-- Start of Article --

Former FERC Chair Joseph T. Kelliher, now executive vice president for federal regulatory affairs at NextEra Energy, said at the same event that “to the extent there’s a crisis in the industry, it’s a crisis of low energy prices.”

At another conference, Massachusetts Department of Public Utilities Chair Matthew Nelson said, “I don’t think markets are broken; it’s just that the world has changed around the markets. Regardless of our personal or political positions, the reality in the market is one of increasing demand for clean resources.”

Nelson likened today’s market to a three-legged stool balancing clean energy, cost and reliability.

“Reliability today is king in the electric market, but the relationship between reliability and clean energy is not binary,” he said. “The narrative that a clean future can only come at the expense of reliability is false. It’s not a zero-sum game.”

ISO-NE
FERC Commissioner Richard Glick | © RTO Insider

Speaking at the Northeast Energy and Commerce Association’s Power Markets Conference in November, FERC Commissioner Richard Glick said, “I never realized until I got to FERC how complicated some of these markets have grown … and we see a lot of proposals to tinker with the markets, particularly the capacity markets.” (See Overheard at NECA 2019 Power Markets Conference.)

Massachusetts Energy and Environmental Affairs Secretary Kathleen Theoharides in December said that she is focused on bringing new renewable resources into the market and electrifying the transportation and building sectors to take advantage of new hydro, wind and solar resources as they come online. (See Overheard at the 1st New England Energy Summit.)

“We really feel you need to do those two pieces at the same time. You don’t just clean up your power and then do electrification next,” Theoharides said.

Big, Slow Clean Energy Projects

Massachusetts has been facing delays in some of its larger state-sponsored renewable energy projects, as has Avangrid, which is partnered on two of the projects.

Avangrid said in November that it expects “in the not too distant future” to get the final permits on its New England Clean Energy Connect (NECEC) project to bring 1,200 MW of Canadian hydropower to Massachusetts. The company expects to begin construction in the second quarter this year and to be operational by 2022.

NECEC has been plagued by delays, controversy and opposition since it received the state contract following the failure of Northern Pass, a competing project by Eversource, to win regulatory approval in New Hampshire.

Avangrid’s offshore wind joint venture, Vineyard Wind, also saw trouble last year, as the U.S. Bureau of Ocean Energy Management in August delayed issuing a final permit in order to expand environmental impacts analysis for all such offshore projects. (See Renewable Backers Decry Vineyard Wind Delay.)

“All of the developers have agreed to 1 nautical mile of turbine spacing, so we hope the fishermen can do their fishing, and we expect a decision by the secretary of the interior by early January so we can start construction,” Avangrid CEO James P. Torgerson said.

ISO-NE’s activities now center on the grid’s transition to renewable resources, a topic to which the grid operator devoted a conference in May. (See ‘Grid Transformation Day’ Highlights ISO-NE Challenges.)

“It’s a much different grid from 10 years ago,” said Anne George, vice president for external affairs and corporate communications at ISO-NE, speaking at a public forum in December.

-- End of Article --

- _Your instructions_:
Carry on the article about New England's power markets from its final sentence.

-- Start of Data entries --

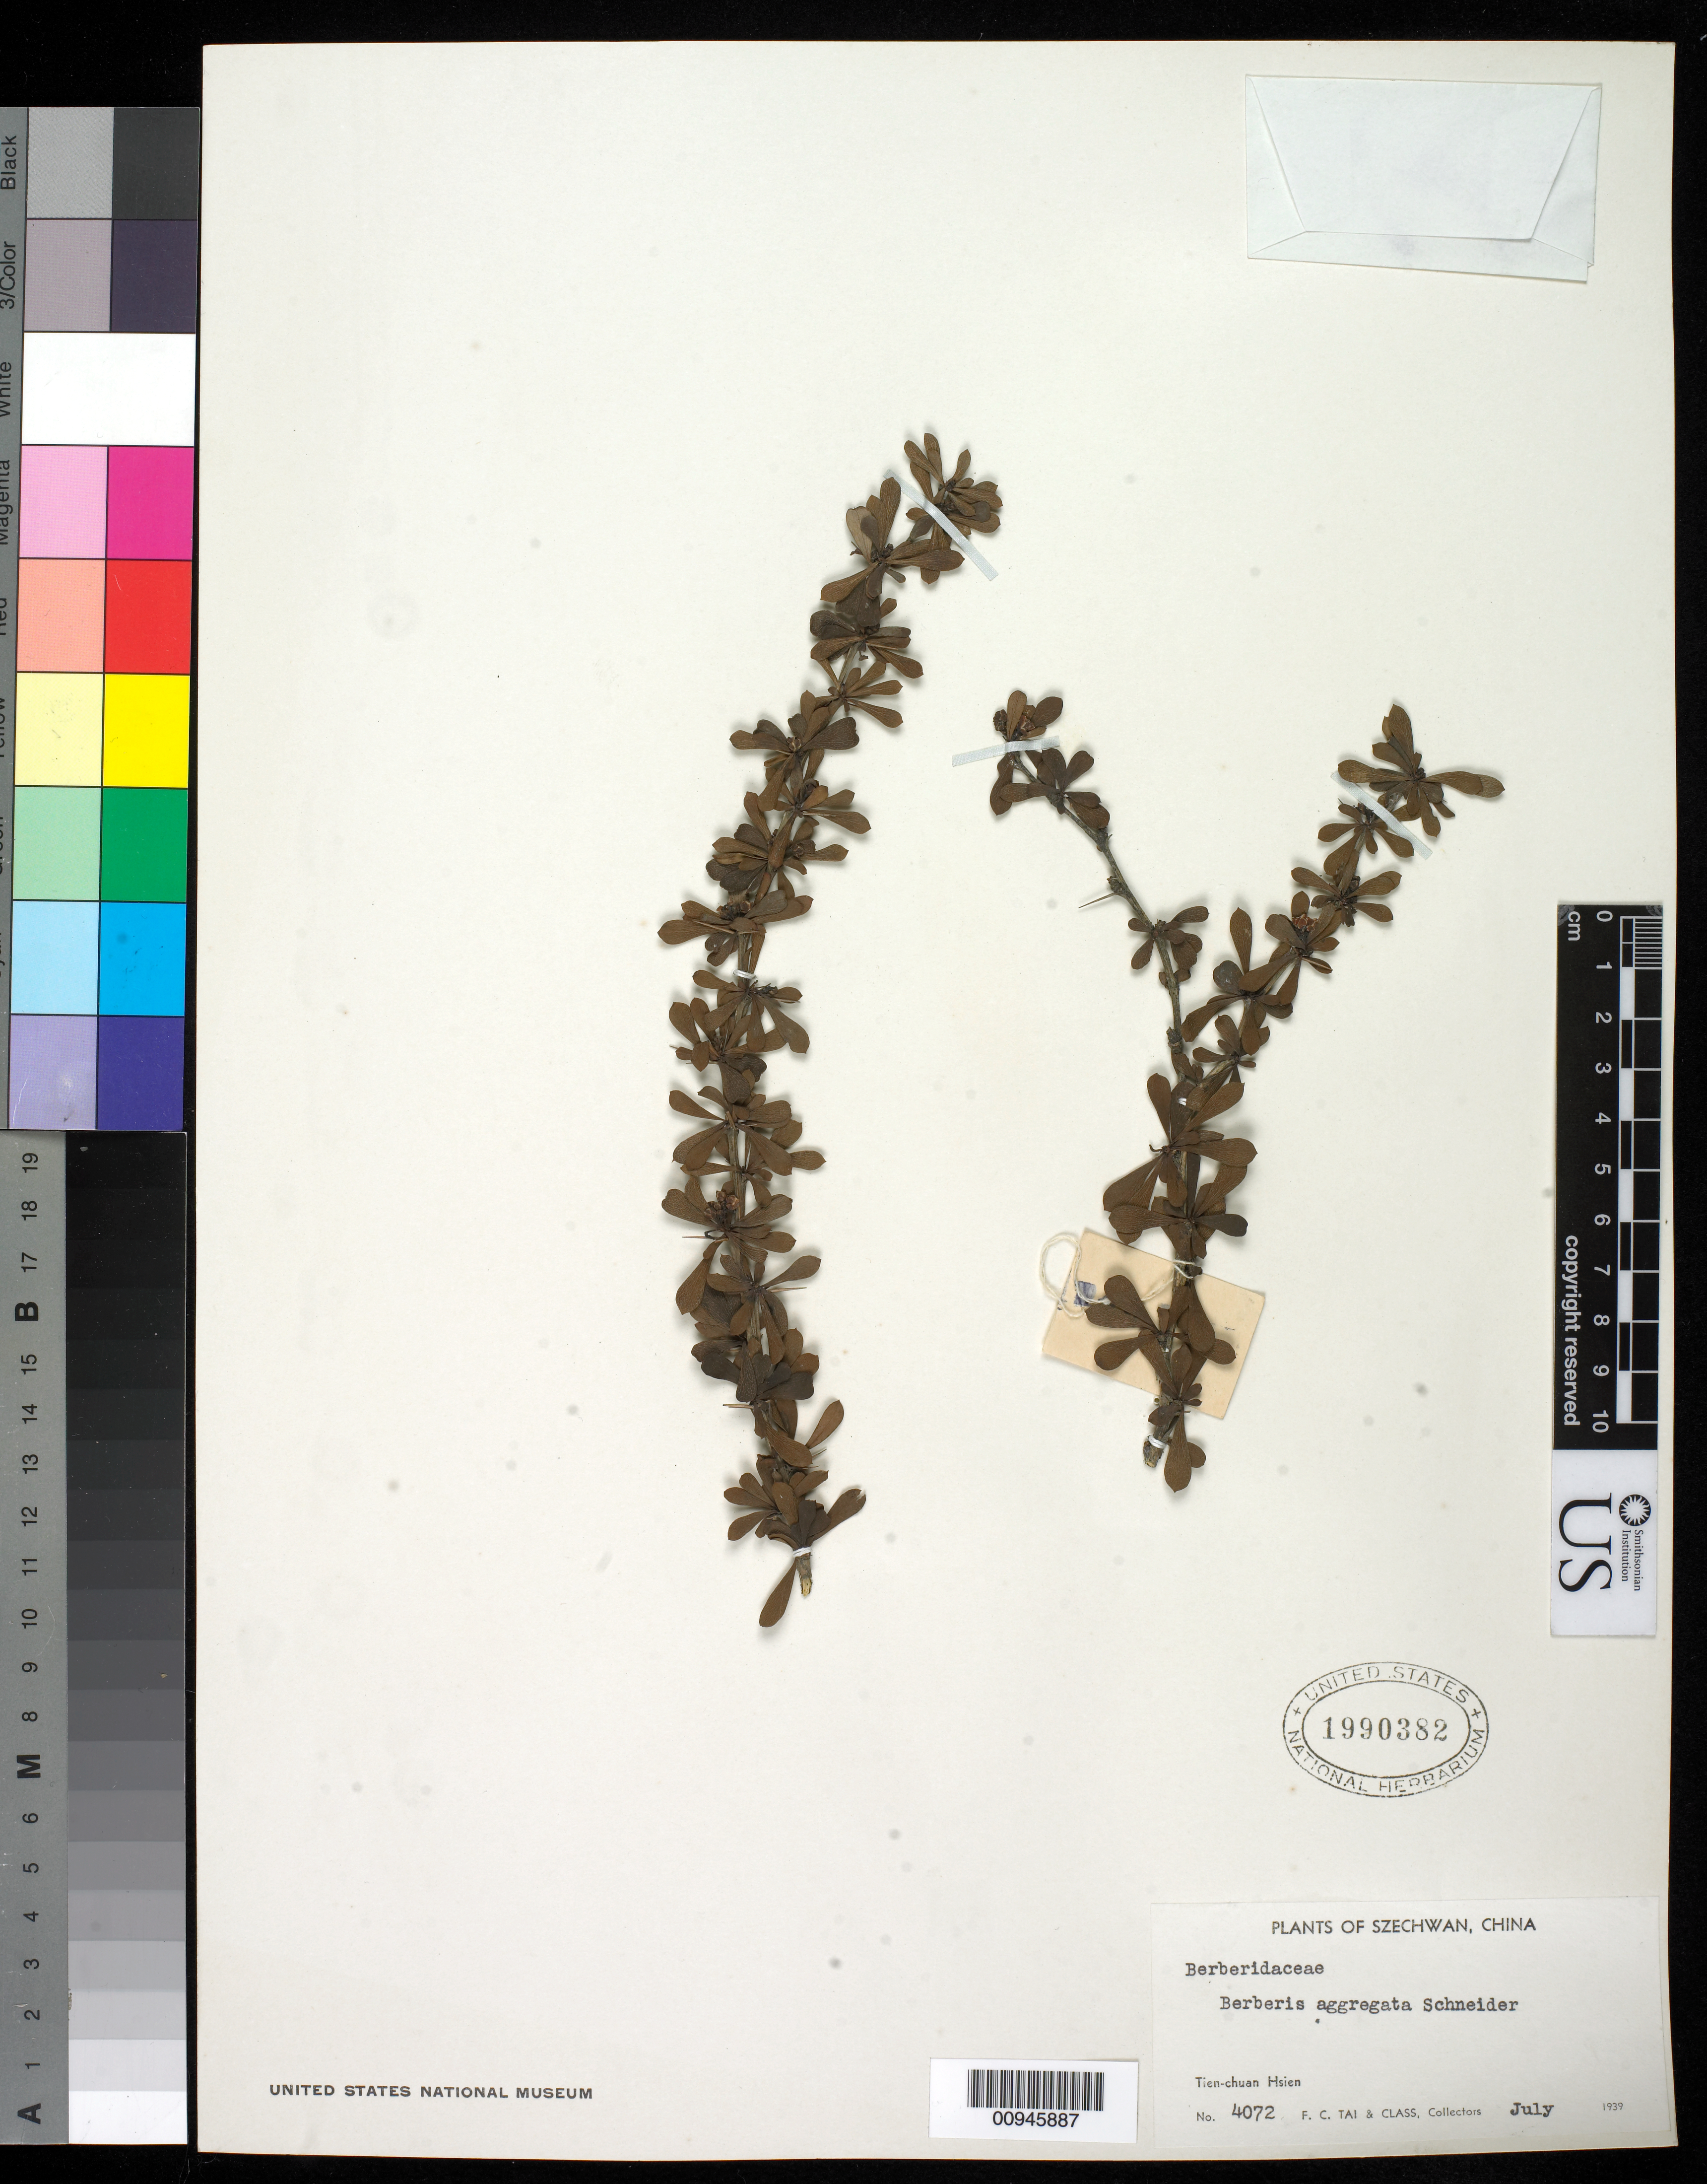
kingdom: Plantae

-- End of Data entries --
-- Start of Data entries --

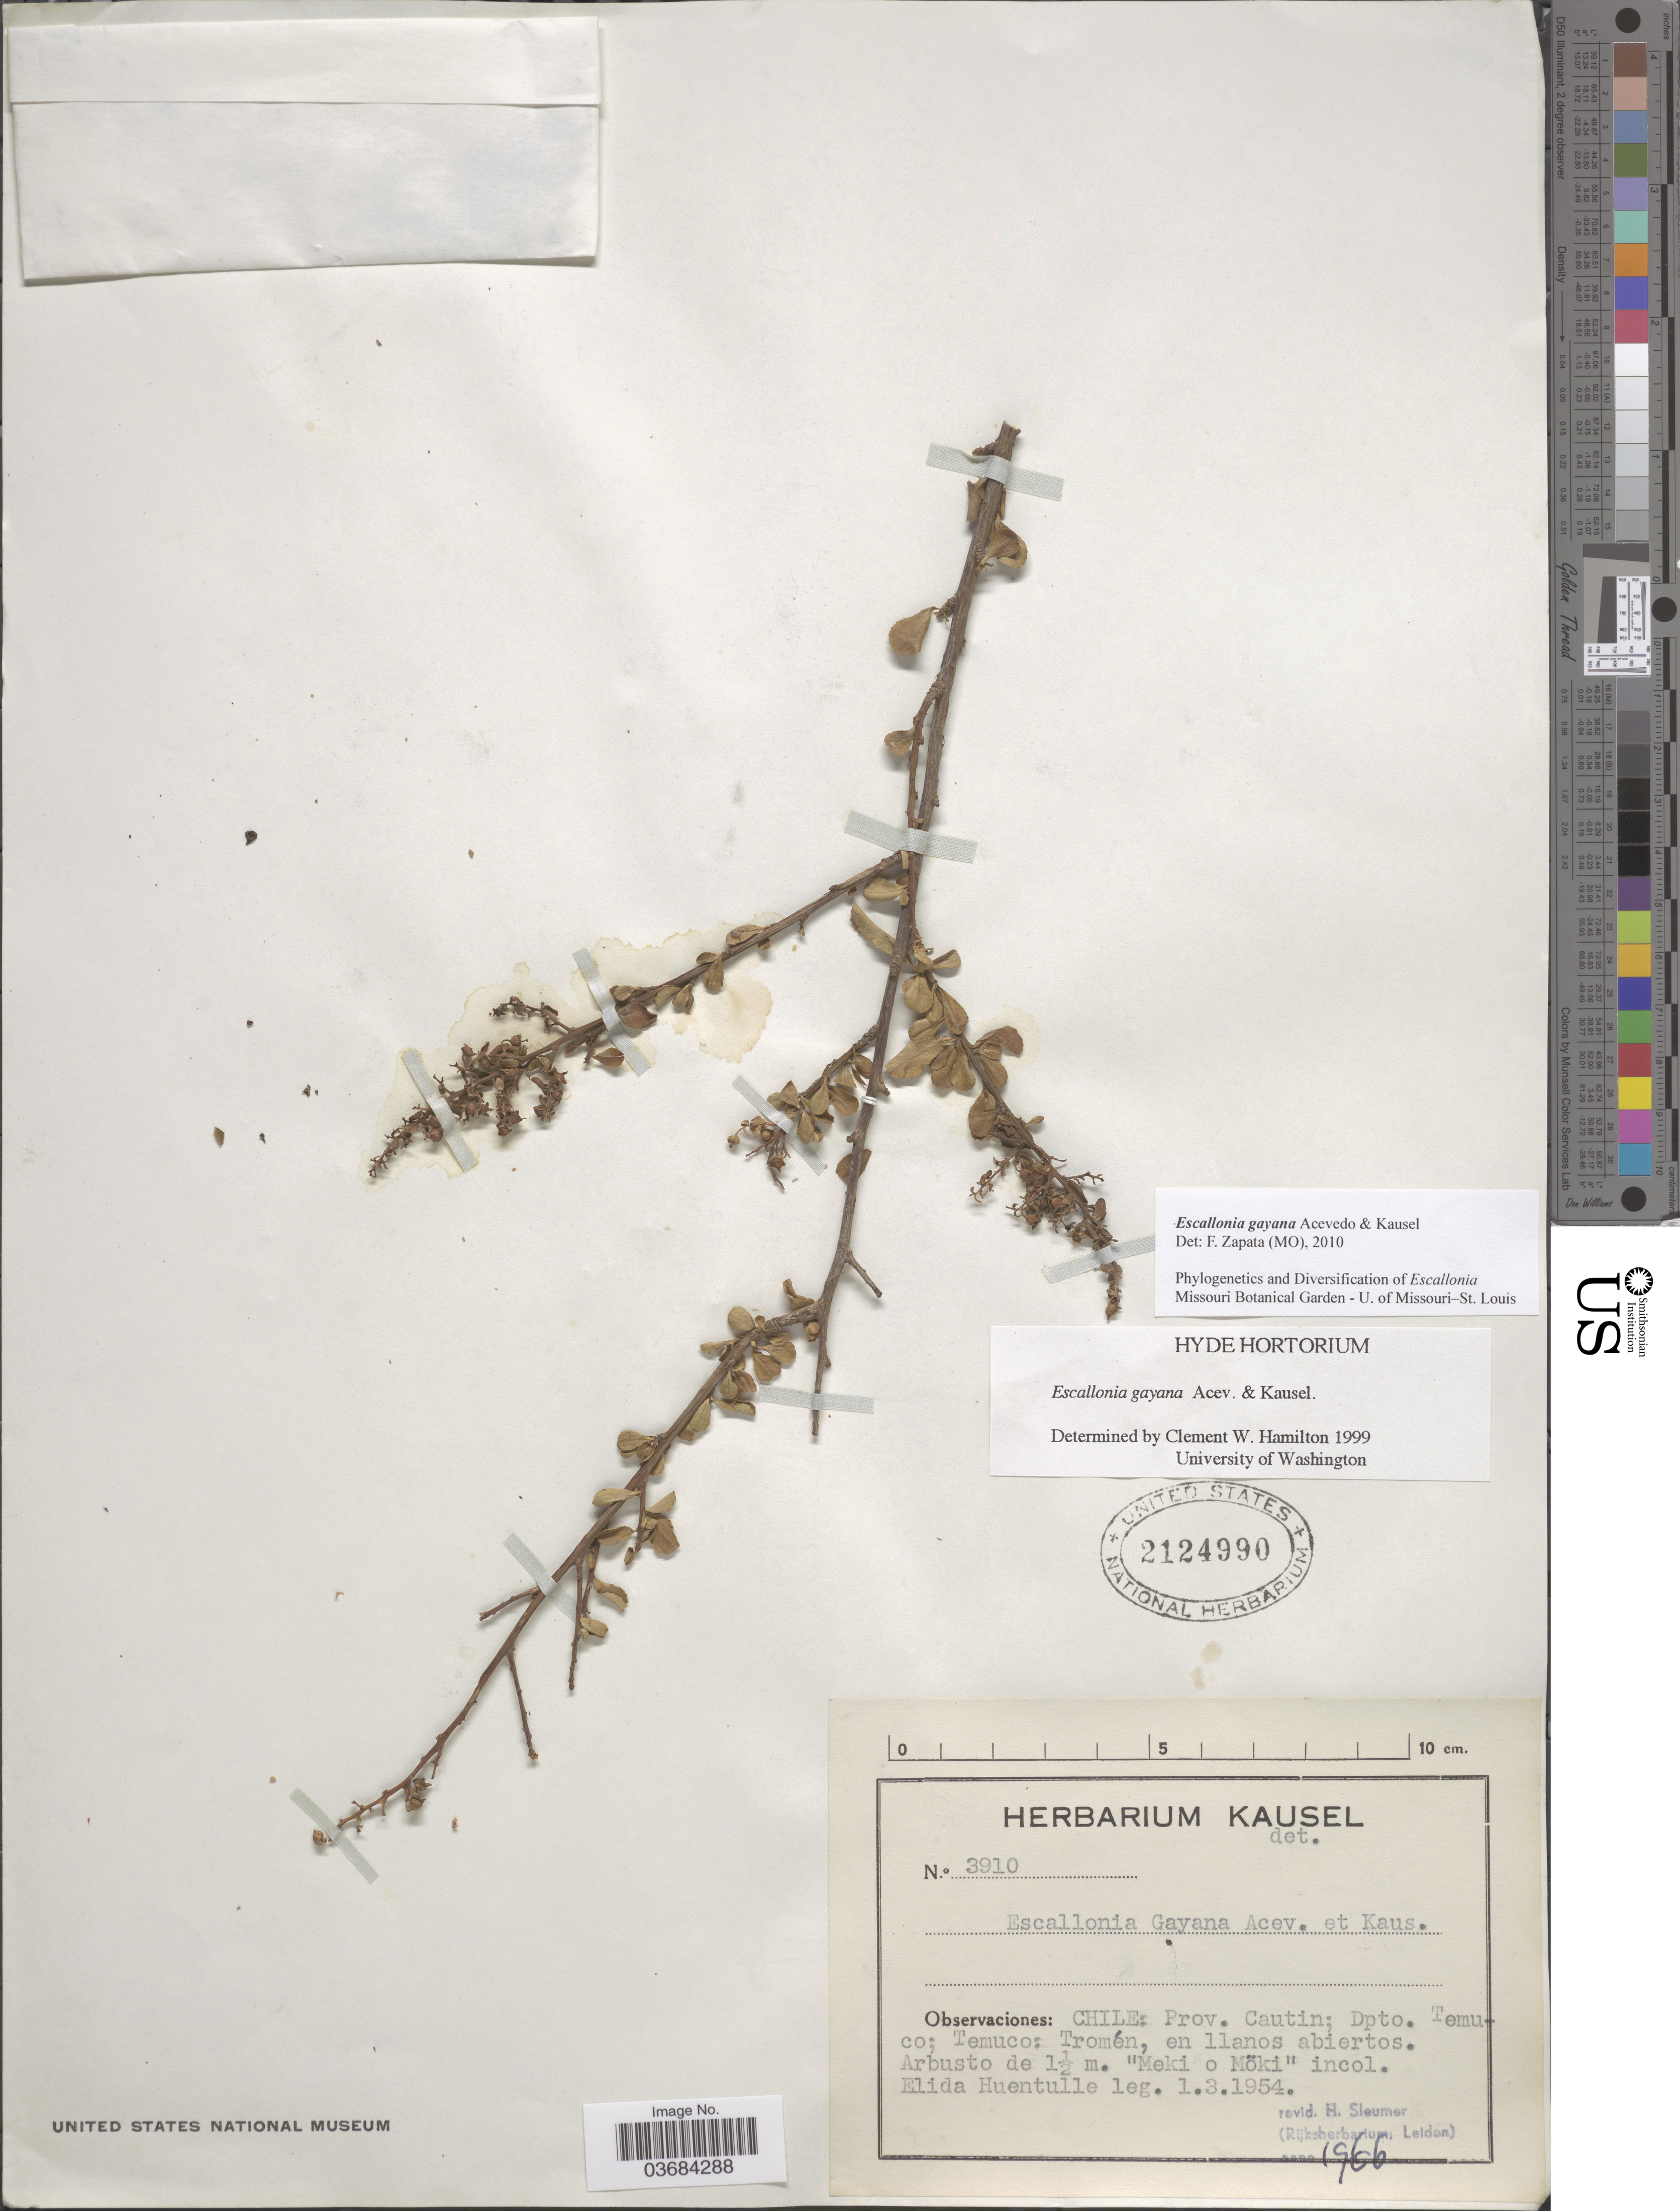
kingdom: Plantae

-- End of Data entries --

- _Final result_:
“The amount of wind in our interconnection queue is the greatest we’ve ever had,” she said, citing 13,720 MW, or 65% of the queue total of 21,138 MW. “And over the next 10 years, we’re going to see a lot more activity with battery storage.”

FERC in December conditionally accepted ISO-NE’s Order 841 compliance filing (ER19-470), requiring additional changes to how the RTO dealt with the application of transmission charges to storage resources and rejecting its approach for handling the state of charge and duration of those resources in day-ahead markets. (See Storage Plans Clear FERC with Conditions.) The RTO has requested a rehearing on the latter finding, contending that the commission’s recommended approach is “inferior” to its own proposal and could “jeopardize critical ISO-NE projects.”

The RTO’s next compliance filing is due Feb. 10.

Competitive Transmission

ISO-NE in December announced its first-ever competitive transmission solicitation to address peak load condition overloads in the Boston area and system restoration concerns with the underground cable system in the area.

The RFP seeks to address reliability concerns associated with the upcoming retirement of the Mystic Generating Station in Everett, Mass. (See ISO-NE Issues First Competitive Tx RFP.) The RTO will review all proposals in a two-step process before selecting the preferred solution, with a March 4 deadline for submissions.

ISO-NE Energy Security
Potential New England 2050 load profiles by end use | EPRI

FERC earlier in December approved Tariff revisions refining ISO-NE’s rules for conducting competitive transmission solicitations in compliance with Order 1000, a process being tried for the first time for solutions to non-time-sensitive needs identified in the RTO’s 2028 Boston Needs Assessment Update and Needs Assessment Addendum (ER20-92). (See FERC OKs ISO-NE RFP Rules.)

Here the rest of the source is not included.